— BEGIN Text extract —

But also don't make any unjustified assumptions. Soldiers do carry other cups around in the field, including plastic (melmac) cups and plates they've been issued, and ceramic cups hoisted from a base mess. The Squadron Sergeant Major does set up a canteen (snack shop, not mess or kitchen) in the back of a truck where the men can buy chips, coke, and possibly beer during field operations. And, at least to me, a canteen cup is designed so that one can use it to eat a whole meal out of, when he has lost or broken his issue plate. Don't know if the dictionary should agree, as this is all from my own experience.
And I suppose a civilian camper can carry a tin cup or a canteen cup.
I should look over more attestations. Did you use books.G.c, or other sources too? Michael Z. 2009-01-20 23:45 z
I always start with b.g.c. because it provides high-quality text with plenty of context (as opposed to Usenet) with no disappointment due to need for a subscription (Scholar and News). I really wish we had less debatable "rules" with respect to includable noun phrases. Many of the "easings" lead to way too much inclusion. DCDuring TALK 00:27, 21 January 2009 (UTC)Reply

Most of the photos show the US style of canteen cup. There are at least a few other kinds: similar designs,[2][3] German ones in which the cup nests on top,[4][5] and at least one non-military imitation.[6] It is a cup specifically made to fit the canteen, and is part of the kit including canteen, cup, and holder for the web belt. If I took a cup from my kitchen and stuck it in with the canteen, it still wouldn't be a canteen cup (although I may call it my “canteen cup”, quotation marks sic).

— END Text extract —

Exercise
Write out the canteen cup discussion above word for word, from "But also don't" up to and including "my own experience.".

— BEGIN Material provided —

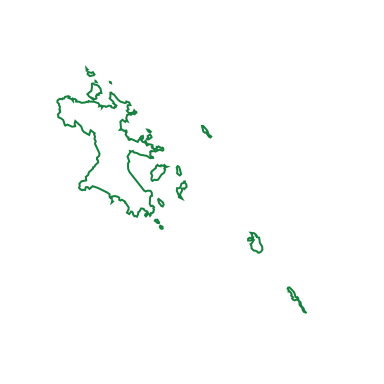 Mueang Phuket, Phuket, Thailand, rotated 304°
{"feature_id": "78962969B33531913696438", "entity_name": "Mueang Phuket", "entity_type": "district", "adm_level": 2, "iso_a3": "THA", "parent_name": "Thailand", "parent_adm1": "Phuket", "projection": "robinson", "projection_center": [98.375, 7.727], "detail": "fine", "context": "isolated", "style": "outline", "palette": "green", "viewbox_px": 384, "rotation_deg": 304, "n_neighbors": 0, "source": "geoboundaries", "source_scale": "gbopen_adm2", "svg_char_len": 5997}
<svg xmlns="http://www.w3.org/2000/svg" viewBox="0 0 384 384"><g transform="rotate(304 192 192)"><path d="M134.0,95.7L132.3,96.0L131.9,98.0L131.0,98.4L131.9,98.4L132.1,100.0L132.8,100.2L133.9,102.2L136.6,101.3L137.7,102.7L137.2,105.3L141.3,106.4L142.8,112.0L144.2,122.3L144.0,124.9L141.9,126.4L141.3,128.3L141.7,129.2L143.2,128.1L144.5,129.1L145.8,130.9L146.7,133.8L146.5,135.0L144.8,136.0L144.9,137.4L146.4,138.3L146.6,142.0L145.7,142.4L145.8,143.3L143.8,148.1L142.0,149.2L138.5,149.6L138.6,152.3L141.7,152.4L142.1,153.1L141.9,154.3L140.4,155.8L139.7,157.7L140.5,158.5L140.7,160.2L143.3,159.8L145.3,158.7L146.3,159.3L149.9,159.0L151.0,161.3L150.2,162.9L150.8,166.0L149.4,168.0L149.6,169.7L148.9,170.6L149.6,170.7L150.5,169.7L151.7,169.8L151.9,170.6L153.8,171.3L154.6,170.6L156.1,170.5L156.9,169.0L158.1,169.1L158.6,167.0L157.3,165.7L158.5,163.6L164.4,160.2L165.7,160.1L166.5,161.0L168.9,159.0L169.6,157.7L169.5,156.4L168.1,154.3L166.5,153.2L166.4,151.5L173.6,129.0L175.4,126.2L178.4,124.0L180.1,122.9L182.2,123.0L185.4,118.7L190.6,118.6L191.3,117.8L191.8,119.4L192.9,120.0L192.3,121.7L193.5,124.4L193.8,127.9L196.6,134.1L196.8,138.6L198.6,140.7L199.1,140.2L198.7,138.0L199.2,136.8L201.6,135.5L201.7,134.9L202.7,135.0L203.3,135.2L203.7,136.6L205.2,138.2L205.0,139.0L208.9,141.4L209.8,144.5L210.8,144.8L212.2,143.6L212.2,142.6L211.3,142.2L211.1,138.8L210.2,138.6L209.7,137.5L208.1,138.7L206.3,136.4L206.3,134.2L206.8,133.6L207.4,134.1L207.6,133.4L208.7,133.1L208.6,131.9L207.1,128.7L206.0,129.1L205.4,128.6L206.6,126.3L207.4,126.5L208.4,124.9L206.4,124.6L206.0,122.9L206.6,121.2L209.5,121.3L211.0,119.8L209.3,118.7L208.4,119.2L207.6,118.7L206.7,119.7L205.7,118.7L203.2,119.0L201.9,111.8L201.1,111.0L200.3,111.2L200.0,110.4L200.5,109.3L201.7,108.8L201.5,107.3L202.5,104.9L204.1,104.5L204.5,103.6L205.3,104.2L206.2,103.1L204.5,100.9L204.8,99.5L203.3,97.5L205.0,97.6L210.3,93.3L213.0,94.0L212.8,97.5L214.5,97.6L214.6,98.9L216.2,96.3L219.7,95.1L221.6,96.9L221.8,98.2L224.0,99.1L224.4,101.0L225.6,100.8L226.6,101.6L227.1,101.3L227.3,100.5L226.8,99.5L227.3,98.4L224.9,98.8L222.1,95.6L223.0,92.5L225.0,93.2L226.2,91.2L227.9,90.2L229.6,92.3L231.1,89.7L230.3,86.9L229.0,87.3L228.3,86.8L226.9,82.2L227.1,79.1L229.2,72.6L228.8,71.4L229.2,69.3L228.7,68.8L225.2,71.2L223.5,71.4L222.9,75.9L222.0,77.6L221.5,77.4L221.4,81.0L220.0,81.2L220.0,80.4L218.1,80.6L217.2,77.7L218.0,76.7L217.1,74.8L214.4,73.1L214.4,71.8L213.6,70.4L211.6,70.2L212.9,69.5L212.9,68.5L211.1,67.1L212.6,66.4L213.2,64.6L212.0,60.1L209.9,57.0L209.6,55.4L208.3,55.5L207.8,54.1L206.5,53.4L204.2,50.6L203.7,47.9L202.1,45.2L203.5,44.9L203.6,43.2L202.8,41.1L201.0,42.3L201.7,40.3L201.0,37.2L202.4,37.3L202.3,35.9L199.9,33.6L197.8,33.6L197.2,32.5L196.4,32.6L195.2,30.2L192.6,29.3L191.1,30.3L190.7,32.4L189.6,33.2L188.9,34.8L186.3,35.9L186.2,36.9L185.2,37.0L184.7,38.0L181.4,37.5L179.3,39.4L179.8,42.7L179.6,45.1L176.3,49.2L176.3,50.0L178.2,51.0L179.1,56.1L181.2,58.4L183.3,56.3L185.6,55.6L184.4,63.5L182.0,66.7L181.3,68.9L181.8,74.8L186.5,73.5L186.3,78.5L185.2,78.5L183.6,80.7L181.5,81.4L180.2,83.9L177.8,84.5L172.2,93.8L170.1,94.8L167.3,94.1L165.8,95.1L165.6,96.4L164.1,97.7L160.3,96.8L158.4,97.0L157.1,96.2L156.1,96.8L150.7,95.5L148.0,96.4L145.2,95.5L142.5,97.8L139.0,94.4L136.0,94.0L134.0,95.7ZM192.4,268.8L192.5,266.4L191.0,263.5L190.3,265.5L189.0,266.6L188.7,268.1L187.5,268.6L186.3,265.3L184.5,264.7L183.2,265.6L184.6,267.8L186.6,268.9L186.8,270.1L182.5,270.2L181.5,269.7L180.5,271.4L178.6,272.9L178.0,275.8L178.9,277.7L179.1,279.6L178.6,280.3L179.1,281.5L180.8,282.5L183.4,282.7L186.0,280.7L187.7,276.8L191.7,273.2L190.9,271.0L191.9,270.1L191.5,269.2L192.4,268.8ZM191.8,148.6L186.2,147.0L185.2,147.7L184.6,147.5L183.3,149.9L180.5,150.8L179.3,151.8L179.1,153.0L181.4,154.2L181.8,155.6L183.2,157.0L189.4,157.0L192.3,158.1L195.7,157.1L195.9,156.0L196.9,155.8L199.0,157.2L198.5,156.1L198.9,154.0L197.7,154.0L197.0,151.5L195.8,151.7L194.8,149.2L195.2,148.3L193.2,147.8L191.8,148.6ZM226.8,49.6L226.0,48.5L225.4,48.6L223.1,50.4L219.6,52.0L214.7,50.5L213.7,53.3L213.5,57.5L214.1,56.7L214.5,59.3L215.6,60.3L216.3,60.4L217.7,58.8L218.8,58.9L220.0,60.0L220.1,59.0L221.3,60.0L222.2,59.8L223.4,61.5L226.8,58.0L226.9,56.5L227.6,55.6L227.6,53.3L226.5,50.9L226.8,49.6ZM189.3,179.7L188.0,179.2L186.8,177.5L184.5,178.7L181.7,183.2L180.4,184.0L180.9,187.6L182.6,183.9L184.5,183.2L187.7,183.0L189.1,181.6L190.3,183.1L190.1,184.0L193.3,184.6L195.2,182.9L195.6,181.2L196.8,180.1L196.3,179.6L194.5,179.8L193.1,178.6L189.3,179.7ZM166.5,325.2L165.3,325.3L164.8,326.8L163.5,327.7L164.2,328.4L163.7,330.6L162.7,332.0L161.5,332.2L161.2,334.6L159.8,334.5L159.3,335.6L159.6,337.7L161.7,339.3L161.5,340.9L163.5,339.3L163.7,338.0L163.0,337.7L162.8,336.7L165.8,333.0L166.7,330.0L167.4,326.1L166.5,325.2ZM251.3,170.6L253.0,164.6L252.3,163.4L248.4,167.7L248.4,169.3L249.2,170.2L247.3,175.3L247.6,176.9L248.8,176.9L248.9,173.7L251.3,170.6ZM200.7,173.0L204.8,168.3L205.6,166.9L205.4,165.6L203.7,165.6L201.7,167.8L199.1,169.3L198.9,172.6L200.7,173.0ZM233.5,38.7L231.4,39.4L230.9,42.4L233.9,45.3L234.9,45.5L235.9,42.8L234.4,42.0L233.5,38.7ZM163.6,175.8L165.5,175.6L167.1,173.9L167.6,168.2L166.8,168.1L164.5,170.8L163.3,174.5L163.6,175.8ZM155.6,354.7L156.4,351.3L157.8,349.8L158.9,345.9L161.3,343.6L161.5,341.9L158.5,344.4L157.5,348.3L155.9,349.9L155.2,352.1L155.6,352.7L155.6,354.7ZM216.1,125.0L213.6,124.0L212.7,125.2L211.0,124.9L210.6,125.4L211.4,126.7L214.7,127.9L215.7,126.8L216.1,125.0ZM148.3,181.9L149.7,178.8L148.5,177.2L147.4,177.2L147.0,180.7L147.7,182.0L148.3,181.9ZM145.3,188.1L146.7,187.0L146.3,184.6L145.0,184.8L144.3,186.2L144.5,187.5L145.3,188.1ZM219.0,124.1L219.2,121.3L218.7,120.1L217.7,122.2L218.1,124.0L219.0,124.1ZM147.9,167.7L149.1,166.3L147.6,165.8L146.4,166.1L146.0,167.4L147.9,167.7ZM138.4,131.4L140.0,131.8L140.2,130.7L138.4,131.4ZM235.2,37.0L235.2,36.4L235.5,35.3L234.0,36.6L235.2,37.0ZM237.0,63.9L237.6,63.3L237.3,62.4L236.9,62.8L237.0,63.9ZM229.7,51.3L230.1,50.3L230.1,49.9L229.3,50.4L229.7,51.3Z" fill="none" stroke="#15803d" stroke-width="2"/></g></svg>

— END Material provided —

Written answer
But also don't make any unjustified assumptions. Soldiers do carry other cups around in the field, including plastic (melmac) cups and plates they've been issued, and ceramic cups hoisted from a base mess. The Squadron Sergeant Major does set up a canteen (snack shop, not mess or kitchen) in the back of a truck where the men can buy chips, coke, and possibly beer during field operations. And, at least to me, a canteen cup is designed so that one can use it to eat a whole meal out of, when he has lost or broken his issue plate. Don't know if the dictionary should agree, as this is all from my own experience.